La fusée européenne Vega essuie un nouvel échec

Par Epoch Times avec AFP
17 novembre 2020
Mis à jour: 17 novembre 2020

Nouvel échec pour la fusée Vega: le lanceur européen a dévié de sa trajectoire mardi peu après son décollage, perdant les deux missions qu’il devait placer en orbite, une grave déconvenue pour Arianespace, encore inexpliquée.

C’est la deuxième fois en deux ans que Vega essuie un échec, après une défaillance à l’été 2019 qui avait conduit à détruire le lanceur, par précaution.

Huit minutes après un décollage réussi lundi à 22H52 depuis le centre spatial de Kourou, en Guyane française (mardi à 02H52 heure de Paris), la trajectoire de la fusée s’est « dégradée », ont expliqué les équipes chargées du suivi des opérations selon la retransmission vidéo du lancement, a constaté une journaliste de l’AFP.

Déviation de la trajectoire

Elle a rencontré une « anomalie » dans sa trajectoire et « la mission est perdue », a confirmé depuis Kourou Stéphane Israël, le PDG d’Arianespace, la société qui opère les lancements, confirmant une « déviation de la trajectoire ».

Analyses des données en cours

On ignore encore ce qu’il s’est passé, et « les analyses des données de la télémesure sont en cours pour préciser les raisons de cet échec », a précisé le groupe. Une conférence de presse prévue mardi après-midi pourrait donner de premiers éclaircissements.

La trajectoire trop basse observée de la fusée pourrait laisser penser qu’elle serait retombée en mer après s’être peut-être partiellement disloquée dans l’atmosphère, sans danger aucun, puisque le trajet emprunté se trouve à des milliers de kilomètres de toute zone habitée.

Le lanceur européen embarquait à bord deux satellites qu’il devait placer en orbite à 700 kilomètres d’altitude, au cours d’une mission d’une durée programmée pour 1 heure et 42 minutes.

SEOSAT-Ingenio (750 kg) était le premier satellite d’observation de la Terre pour le compte de l’Espagne et de l’agence spatiale européenne (ESA). Mission phare du plan stratégique de l’Espagne pour l’espace, il s’agissait d’un satellite d’imagerie optique à haute résolution, qui devait alimenter des applications de cartographie, d’affectation des terres, de surveillance environnementale et de gestion des risques.

Mission Taranis

Autre passager du lanceur: Taranis, le premier satellite scientifique conçu pour observer la face cachée de orages, des phénomènes électromagnétiques mystérieux survenant à des altitudes comprises entre 20 et 100 km au-dessus de la Terre, et découverts il y a seulement une trentaine d’années.

Mission française, Taranis – du nom du Dieu du ciel et de l’orage dans la mythologie celtique gauloise – avait été développée en coopération avec le Commissariat à l’énergie atomique et aux énergies alternatives (CEA) et le centre national de la recherche scientifique (CNRS) pour le compte du centre national des études spatiales (CNES) français.

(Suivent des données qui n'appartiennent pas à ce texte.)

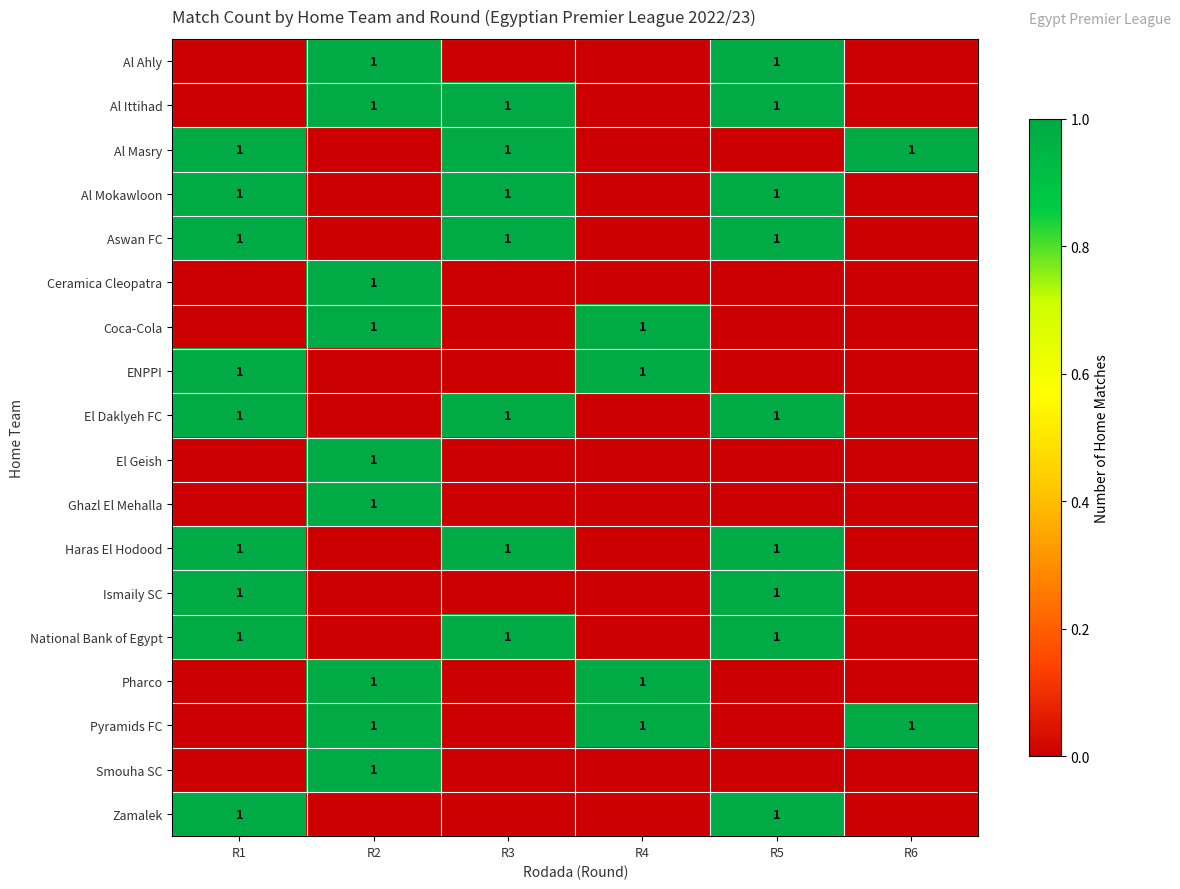

What is the difference between the highest and lowest values at R1?

1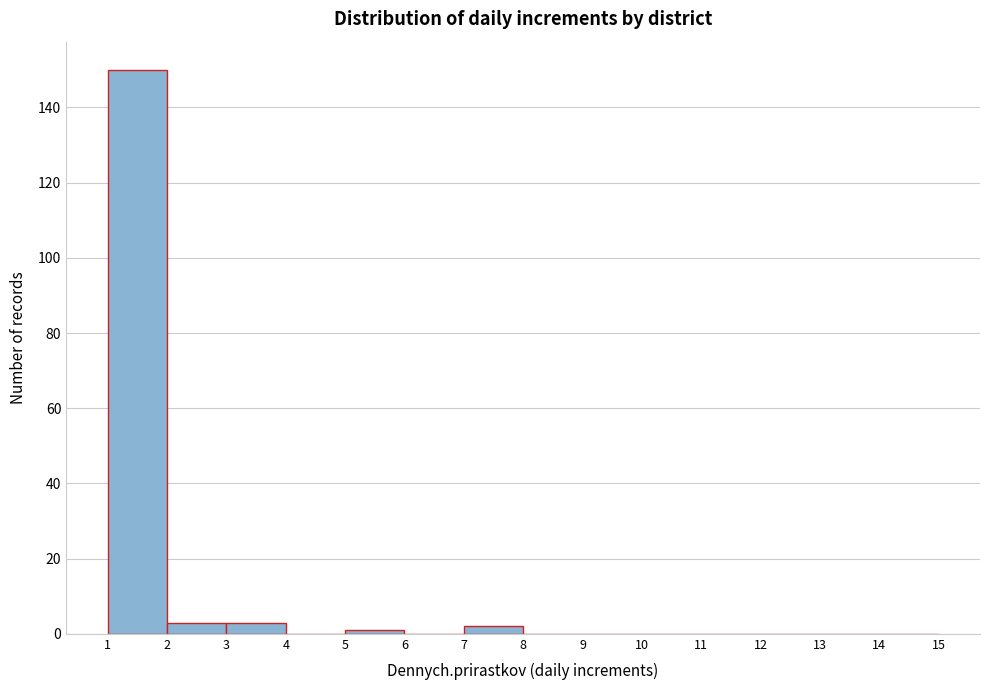

Reading left to right, transcribe this chart: for each bar, give the range it covers on the x-axis and its height. The values are not printed on the chart, so give them approximately, as read against the axis.

1 to 2: 150
2 to 3: 4
3 to 4: 4
4 to 5: 0
5 to 6: under 2
6 to 7: 0
7 to 8: 2
8 to 9: 0
9 to 10: 0
10 to 11: 0
11 to 12: 0
12 to 13: 0
13 to 14: 0
14 to 15: 0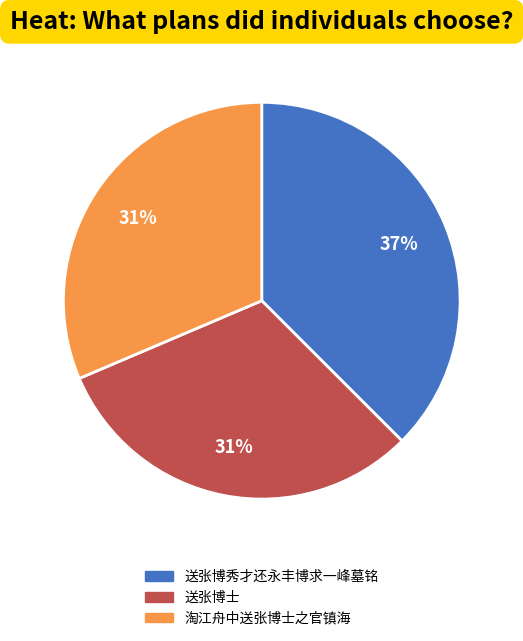

To the nearest percent, what portion does 送张博秀才还永丰博求一峰墓铭 represent?

37%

Son coût: 110 millions d’euros.

Petit (la taille d’une machine à laver), ce satellite de recherche fondamentale cumulait pas moins de huit instruments: micro-caméra, photomètre, détecteur d’électrons et de rayons gamma… exploités comme un seul grâce à un « cerveau », le calculateur MEXIC.

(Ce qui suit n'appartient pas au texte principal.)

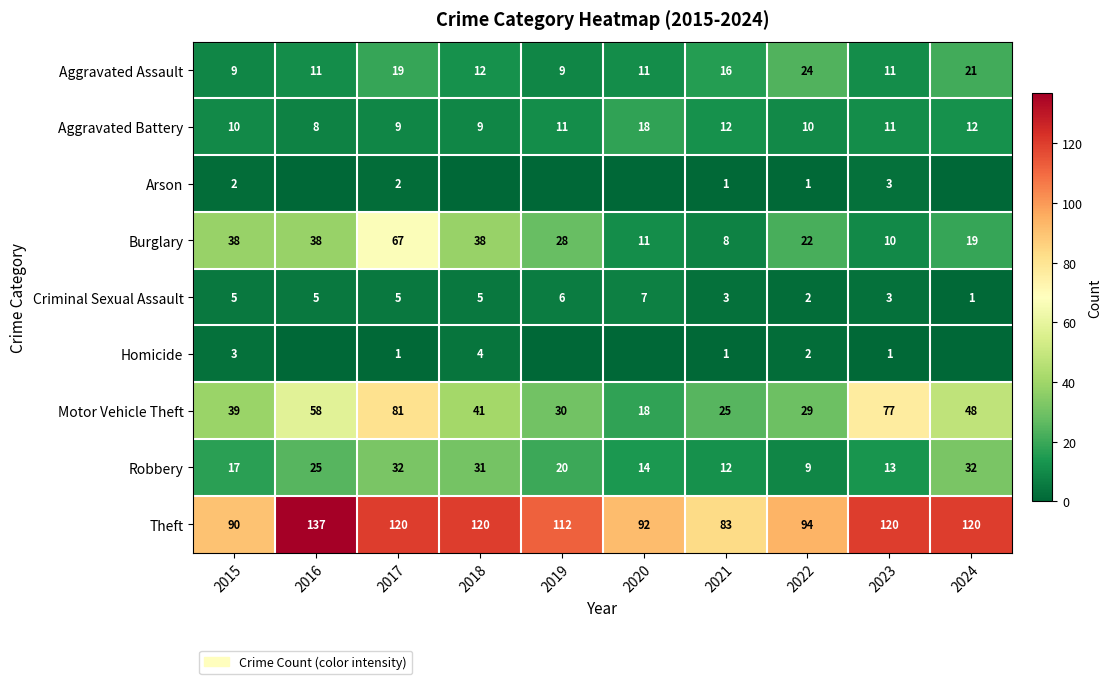

Is the value of Aggravated Battery at 2020 greater than the value of Aggravated Assault at 2015?

Yes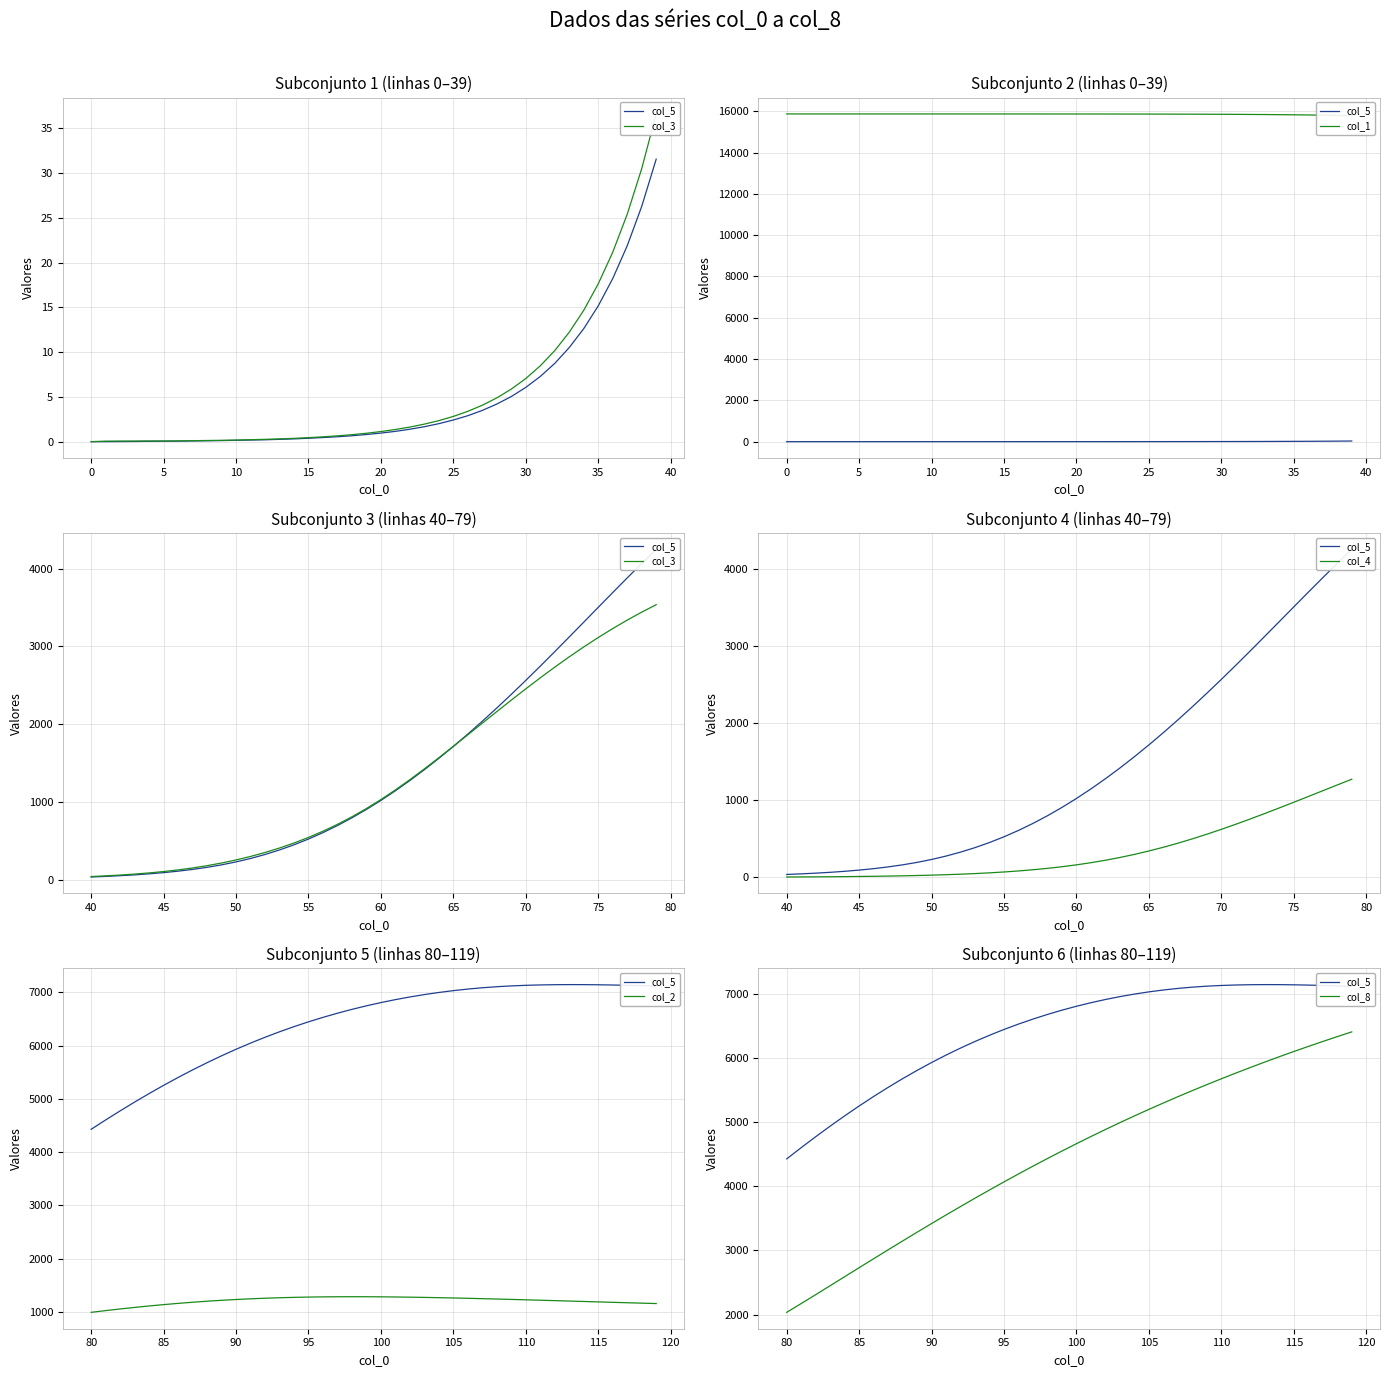

True or false: col_8 and col_2 intersect in this chart.

False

Deuxième mission de l’année

Il s’agissait de la deuxième mission de l’année pour Vega, qui a connu « une année 2020 difficile » (2 lancements contre 4 prévus), avait expliqué lundi à l’AFP Mario Fragnito, directeur de Vega au comité exécutif d’Arianespace, en référence à l’épidémie de Covid-19 et à des météos particulièrement défavorables en Guyane qui ont obligé à maints reports du premier vol.

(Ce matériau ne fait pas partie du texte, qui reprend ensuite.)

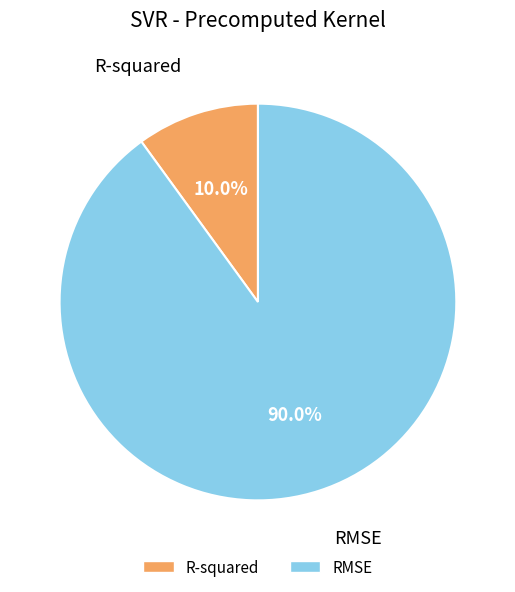

What percentage do R-squared and RMSE together represent?

100.0%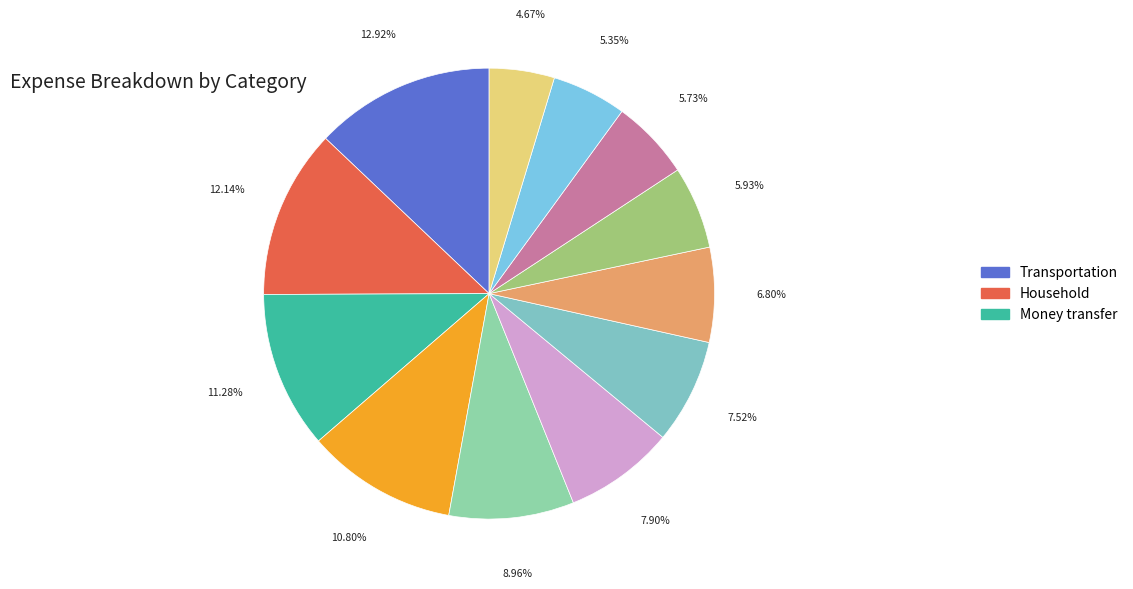

How many slices are in this pie chart?

12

Ce devait être le 17e lancement de l’histoire de cette fusée légère fabriquée en Italie, présentée comme la « petite sœur » d’Ariane. Et le septième lancement de l’année 2020 pour Arianespace, qui commercialise les vols d’Ariane et de Vega.

Le 10 juillet 2019, peu après son décollage de Kourou, Vega avait rencontré une anomalie importante, probablement due à une défaillance sur la partie avant du moteur de son deuxième étage, entraînant la destruction du lanceur au-dessus de l’océan. Le lanceur, alors chargé de placer en orbite un satellite militaire des Emirats Arabes Unis, essuyait son premier échec, après quatorze succès d’affilée depuis le début de son exploitation en 2012.